Letters To The Editor 3/19/2019

March 19, 2019

Progress victorious

Editor: Bridget Malloy Kosierowski handily won the March 12 special election in the 114th Pennsylvania House District and will complete the term of the late Rep. Sid Michaels Kavulich in Harrisburg.

She is only the second woman from Lackawanna County ever elected to the Legislature. Rep. Marion Munley was the first and served from 1947 to 1964, 55 years ago.

Progressive Women of NEPA proudly endorsed Kosierowski, one of our members, and we are thrilled that she won. Her campaign set a positive tone for politics, one that has been lacking in recent years. Her opponent’s old-fashioned politics of division and fearmongering gave way to her new politics of inclusion and compassion. We are confident that she will bring that positivity to Harrisburg and we look forward to her advancing progressive Democratic principles that benefit people, not political interests.

Our group is a grassroots organization with membership open to any woman residing in the 12-county area of Northeast Pennsylvania (prowomennepa.com). Our members are engaged citizens with varied experiences: health care professionals, former military women, stay-at-home moms, attorneys, educators, retirees, business owners and public servants. We are patriots who share the common vision of strong communities supported by responsive and effective governance. Our sole purpose is to improve government by working to elect qualified progressive women to political leadership.

With Kosierowski’s landslide election, we look forward to recruiting and supporting more progressive women candidates in NEPA. Join us.








Wannabe bully

Editor: I’ve been trying to figure out why our president has so many nice things to say about the leaders of Russia, North Korea and Saudi Arabia.

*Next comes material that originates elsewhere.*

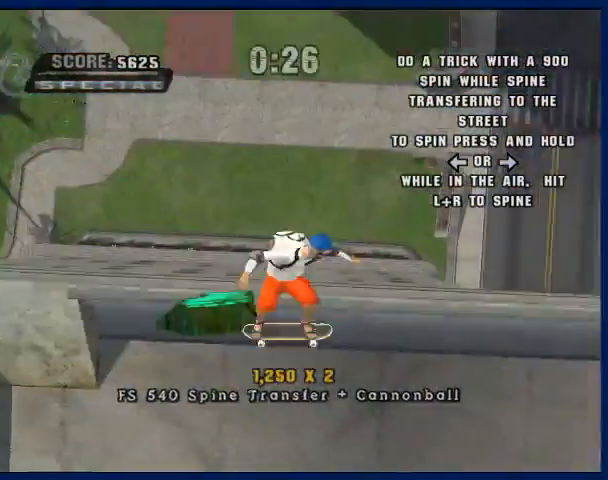
{"buttons": [], "left_stick": "left", "right_stick": "center", "events": []}
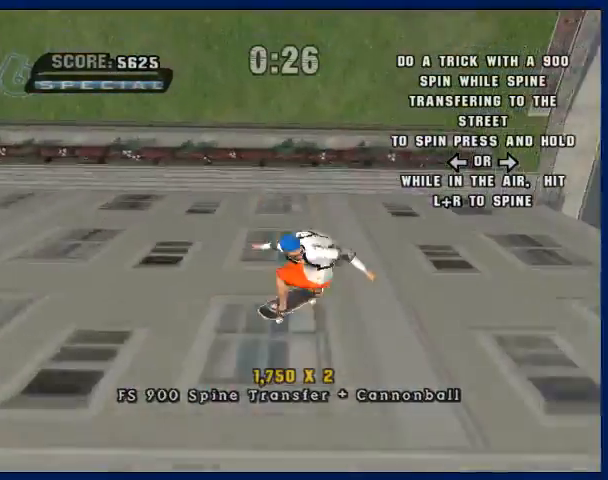
{"buttons": [], "left_stick": "center", "right_stick": "center", "events": [[167, "left_stick", "center"], [300, "left_stick", "right"], [467, "left_stick", "center"]]}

All three of these men lead repressive governments in countries where opposition to them has led to death, where the government controls all news media and where elections really are rigged. These leaders have been able to use their power to amass huge fortunes.

How is it that our president would take people like them at their word over the words of his own intelligence agencies? Could it be that he is jealous of them? After all, the president is the most powerful person in our government but he is not all-powerful as they are in their countries. Or could it be that our president who loves to bully those whom he perceives as weak cowers in the presence of real bullies?

Maybe that’s it. He’s a fake bully, a wannabe bully. He likes to act the part when surrounded by his loyal base. So, he goes back to his Twitter rants, his name-calling and attacking the media while the real bullies of the world watch and probably laugh at his lame attempt to become one of them.

We cannot afford to laugh, however. When a president shows an affinity for autocratic rule it is a danger to democracy and it is certainly not the way to make America great again.




Tolerance waning


Editor: It is troubling because we have a bully as a president and the trend persists in schools.

I want to know what kind of bully would take his attitude out an someone who has questions about their sexual identity. I think people should use the bathroom that they belong in and if you are transgender, that should be taken into account.

Freedom is for everyone, not the chosen few. People raised as bullies will grow up to be bullies.

Most people I was friends with in school didn’t fit the “perfect” mold. What kind of world are we creating when we teach kids to hate because of differences?




Fruitless broadside

Editor: Gayle Parker (“Machismo tiring,” March 2) holds writer Sondra Myers to a curious standard by requiring of her a fact-filled brief to every stance.

That is something her husband, attorney Morey Myers, is better equipped to do.

Instead, Myers proves her worth with astute observations of the social and political scene. So able is she in this endeavor that many consider her to be Scranton’s foremost public intellectual.

Parker’s view is that countries that find “Trump abrasive and unforgiving would gladly ask for our foreign aid if needed. Survival overcomes misgivings.” This doesn’t qualify as deep understanding; are readers then to think that the president’s attitudes and actions are justified?

Parker writes that Trump has fulfilled his economic promises. It is too early for such an assessment. It took years for President Ronald Reagan’s budget director, David Stockman, to admit that supply-side economics was just a “Trojan horse to bring down the top (tax) rate” for the wealthy. It was a full two years for the same verdict on President George W. Bush’s tax cuts. President Donald Trump’s cuts have been in force for just 15 months and flags have been hoisted in opposition. He has, on several occasions, threatened a full trade war during a stable economy and there already is more than $2 trillion in new national debt created under Trump.

As to the issue of immigration, Speaker of the House Nancy Pelosi and Sen. Chuck Schumer aren’t averse to border control, they simply want a more scientific and modern manner to achieve it. As a nation we must constantly evaluate “progress, national security and each citizen’s well-being” — to quote Parker’s words. Actually, that reflects the essence of Myers’ message.

Unlike so many others, Myers is consistently “fair and balanced.”